Saved data entries

========

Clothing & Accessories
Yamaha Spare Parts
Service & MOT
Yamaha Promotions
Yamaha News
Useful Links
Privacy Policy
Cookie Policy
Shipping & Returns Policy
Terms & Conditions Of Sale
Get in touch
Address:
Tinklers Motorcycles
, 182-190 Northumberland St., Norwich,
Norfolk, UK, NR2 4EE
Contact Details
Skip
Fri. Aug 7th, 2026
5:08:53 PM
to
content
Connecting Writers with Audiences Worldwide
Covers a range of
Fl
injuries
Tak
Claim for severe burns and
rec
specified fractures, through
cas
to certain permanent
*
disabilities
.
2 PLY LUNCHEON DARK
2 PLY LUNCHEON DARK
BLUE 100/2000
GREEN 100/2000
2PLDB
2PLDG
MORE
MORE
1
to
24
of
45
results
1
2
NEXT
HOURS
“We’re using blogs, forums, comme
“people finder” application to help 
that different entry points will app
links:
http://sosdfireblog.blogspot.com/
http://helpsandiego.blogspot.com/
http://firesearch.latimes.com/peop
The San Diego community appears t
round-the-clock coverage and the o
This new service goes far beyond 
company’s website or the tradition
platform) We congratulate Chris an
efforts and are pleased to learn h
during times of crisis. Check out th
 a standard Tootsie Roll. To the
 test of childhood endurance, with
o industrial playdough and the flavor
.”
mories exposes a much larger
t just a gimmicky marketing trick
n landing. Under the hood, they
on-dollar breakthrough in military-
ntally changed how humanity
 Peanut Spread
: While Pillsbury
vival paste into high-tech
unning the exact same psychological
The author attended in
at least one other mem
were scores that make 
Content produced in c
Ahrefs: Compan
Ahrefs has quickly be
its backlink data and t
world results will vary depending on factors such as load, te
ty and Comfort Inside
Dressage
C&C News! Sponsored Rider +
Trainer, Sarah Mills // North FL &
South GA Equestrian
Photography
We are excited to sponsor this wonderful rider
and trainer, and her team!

========

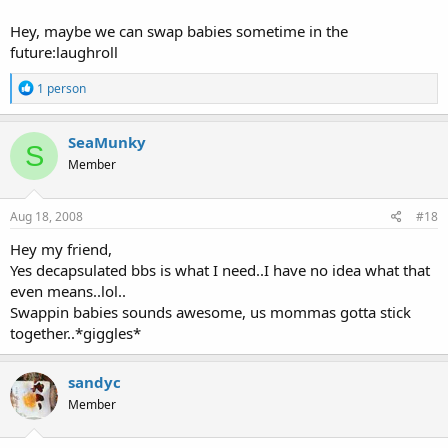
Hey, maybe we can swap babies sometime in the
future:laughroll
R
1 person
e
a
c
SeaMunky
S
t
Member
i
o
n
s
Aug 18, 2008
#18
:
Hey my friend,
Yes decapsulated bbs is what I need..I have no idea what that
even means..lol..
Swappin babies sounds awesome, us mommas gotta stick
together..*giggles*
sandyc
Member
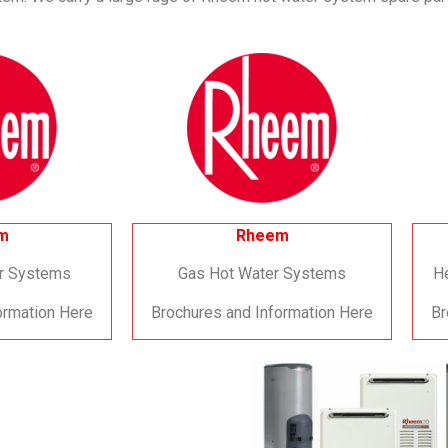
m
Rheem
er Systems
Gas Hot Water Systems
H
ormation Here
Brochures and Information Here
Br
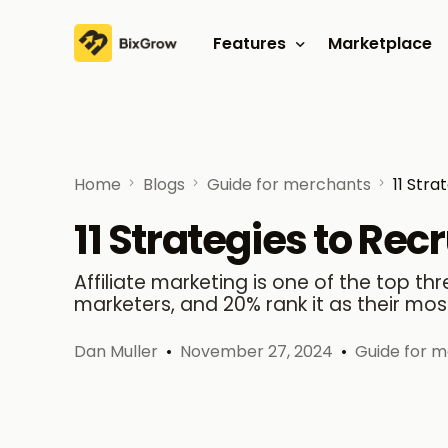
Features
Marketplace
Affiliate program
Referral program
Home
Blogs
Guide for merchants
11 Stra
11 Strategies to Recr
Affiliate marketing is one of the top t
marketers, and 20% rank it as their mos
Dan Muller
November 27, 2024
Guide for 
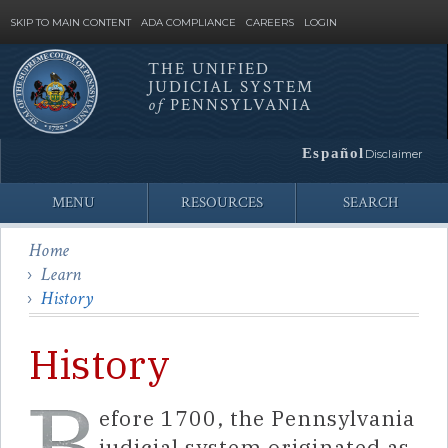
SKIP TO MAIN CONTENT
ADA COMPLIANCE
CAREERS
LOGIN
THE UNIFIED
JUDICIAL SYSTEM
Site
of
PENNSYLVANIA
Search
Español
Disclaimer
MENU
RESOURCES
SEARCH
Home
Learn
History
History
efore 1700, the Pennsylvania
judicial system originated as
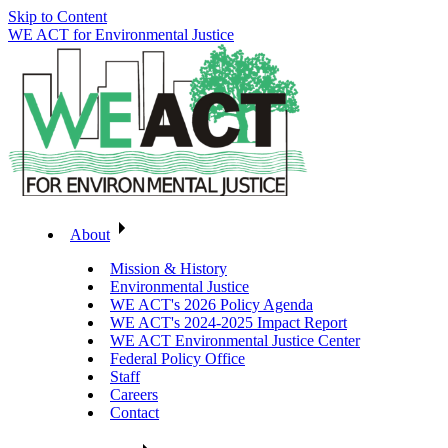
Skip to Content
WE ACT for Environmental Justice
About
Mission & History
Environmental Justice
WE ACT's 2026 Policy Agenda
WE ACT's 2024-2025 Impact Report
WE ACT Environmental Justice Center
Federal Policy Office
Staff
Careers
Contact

========

*Requirement*: With the line holding "GREEN 100/2000" as the first and the line holding "n landing. Under the hood, they" as the last, set down that range of the entries above exactly, and nothing else.

*Solution to this exercise*:
GREEN 100/2000
2PLDB
2PLDG
MORE
MORE
1
to
24
of
45
results
1
2
NEXT
HOURS
“We’re using blogs, forums, comme
“people finder” application to help 
that different entry points will app
links:
http://sosdfireblog.blogspot.com/
http://helpsandiego.blogspot.com/
http://firesearch.latimes.com/peop
The San Diego community appears t
round-the-clock coverage and the o
This new service goes far beyond 
company’s website or the tradition
platform) We congratulate Chris an
efforts and are pleased to learn h
during times of crisis. Check out th
 a standard Tootsie Roll. To the
 test of childhood endurance, with
o industrial playdough and the flavor
.”
mories exposes a much larger
t just a gimmicky marketing trick
n landing. Under the hood, they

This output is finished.